简体   繁体   English

使用Python的QtWebkit呈现基于Javascript的页面,获取QThread:在线程仍在运行时被销毁

[英]Using Python's QtWebkit to render Javascript-based page, get QThread: Destroyed while thread is still running

I'm trying to write a Beautifulsoup crawler for a web page that's loaded via JavaScript, which Beautifulsoup can't parse. 我正在尝试为一个通过JavaScript加载的网页编写一个Beautifulsoup爬虫,这是Beautifulsoup无法解析的。 To work around this, I followed this tutorial on rendering the page with QtWebkit before extracting all of the hrefs in the page from the resulting HTML with Beautifulsoup. 为了解决这个问题,我按照本教程使用QtWebkit渲染页面,然后使用Beautifulsoup从生成的HTML中提取页面中的所有href。

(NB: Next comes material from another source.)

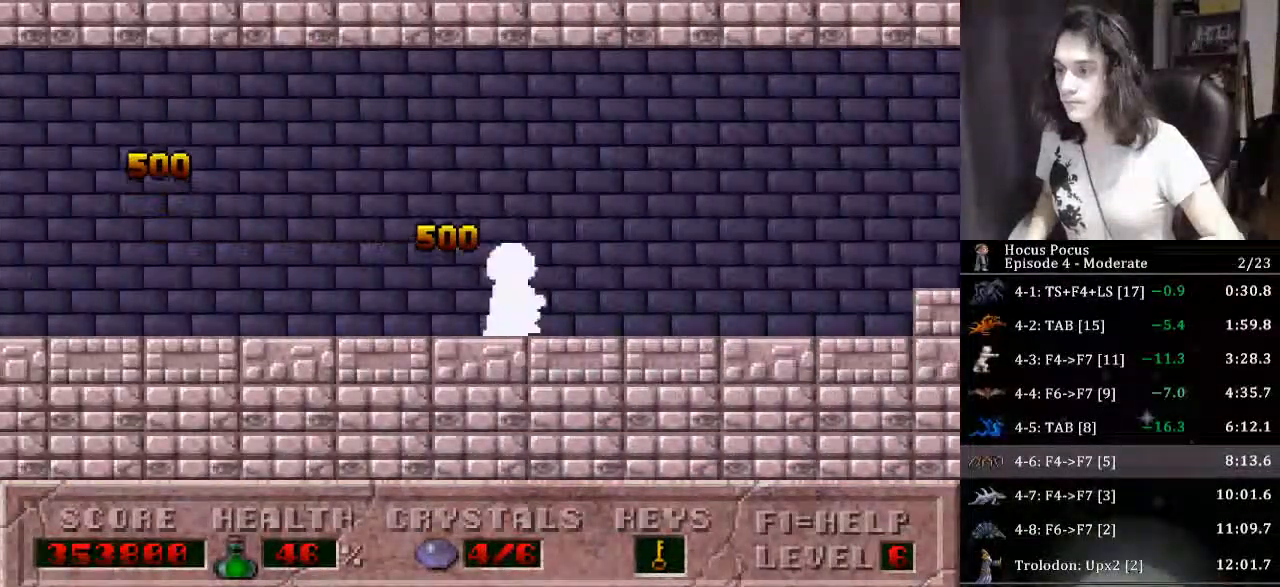
{"keys": ["right"], "events": []}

However, the page scraping is very large, and before it has finished getting these links it throws the error "QThread: Destroyed while thread is still running". 但是,页面抓取非常大,在它完成获取这些链接之前,它会抛出错误“QThread:在线程仍在运行时被销毁”。 Numerous people have posted questions about this error and received answers, however these were all for much more complex projects that had PyQT at the core of the application, so these responses assume familiarity with the library and I'm having real trouble trying to apply them to my case. 许多人已经发布了关于这个错误的问题并得到了答案,但是这些都是针对PyQT作为应用程序核心的更复杂的项目,因此这些响应假设熟悉库并且我在尝试应用它们时遇到了麻烦对我而言。

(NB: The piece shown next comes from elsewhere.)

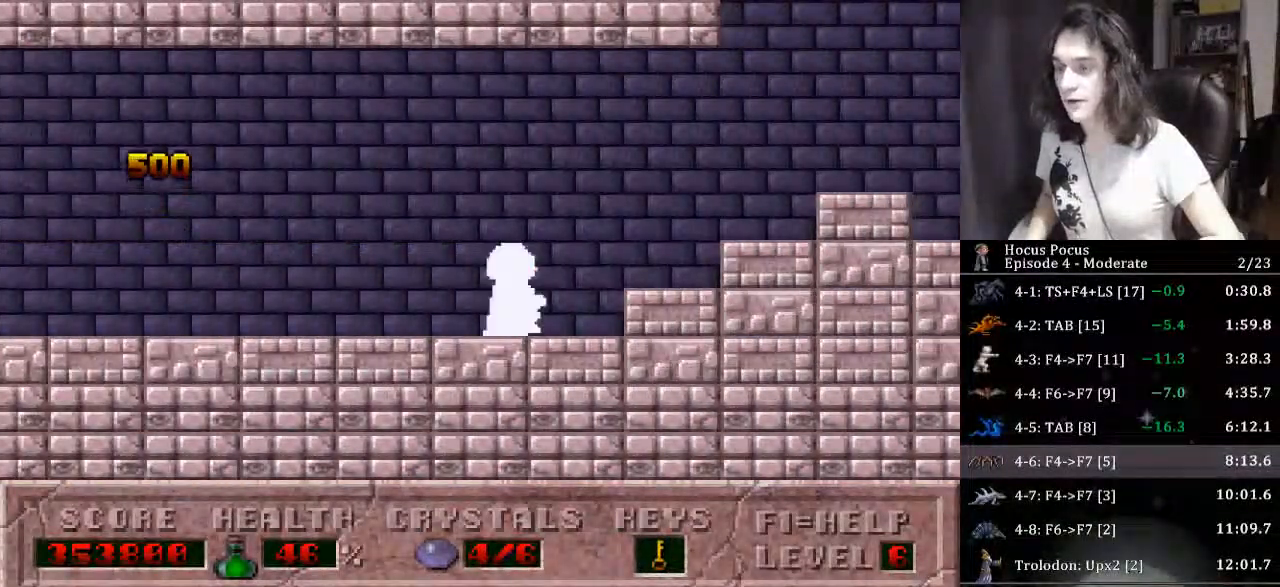
{"keys": ["right"], "events": []}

It seems like I need to keep the thread from being garbage collected by saving it in a variable, but the correct way to do this eludes me. 看起来我需要通过将线程保存在变量中来防止线程被垃圾收集,但是正确的方法可以避免我这样做。

Here is my code: 这是我的代码:

import sys
from PyQt4.QtGui import *  
from PyQt4.QtCore import *  
from PyQt4.QtWebKit import *  
from bs4 import BeautifulSoup

class Render(QWebPage):  
  def __init__(self, url):  
    self.app = QApplication(sys.argv)  
    QWebPage.__init__(self)

    self.loadFinished.connect(self._loadFinished)  
    self.mainFrame().load(QUrl(url))  
    self.app.exec_()  

  def _loadFinished(self, result):  
    self.frame = self.mainFrame()  
    self.app.quit()  

url = 'http://www.lolesports.com/en_US/msi/msi_2016/schedule/default'  
r = Render(url)  
result = r.frame.toHtml()

soup = BeautifulSoup(result, "html.parser")
for link in soup.find_all('a'):
    print(link.get('href'))

There is nothing obviously wrong with the script, and apart from a few harmless Qt warning messages, it seems to work more or less as expected. 脚本没有明显的错误,除了一些无害的Qt警告消息之外,它似乎或多或少地按预期工作。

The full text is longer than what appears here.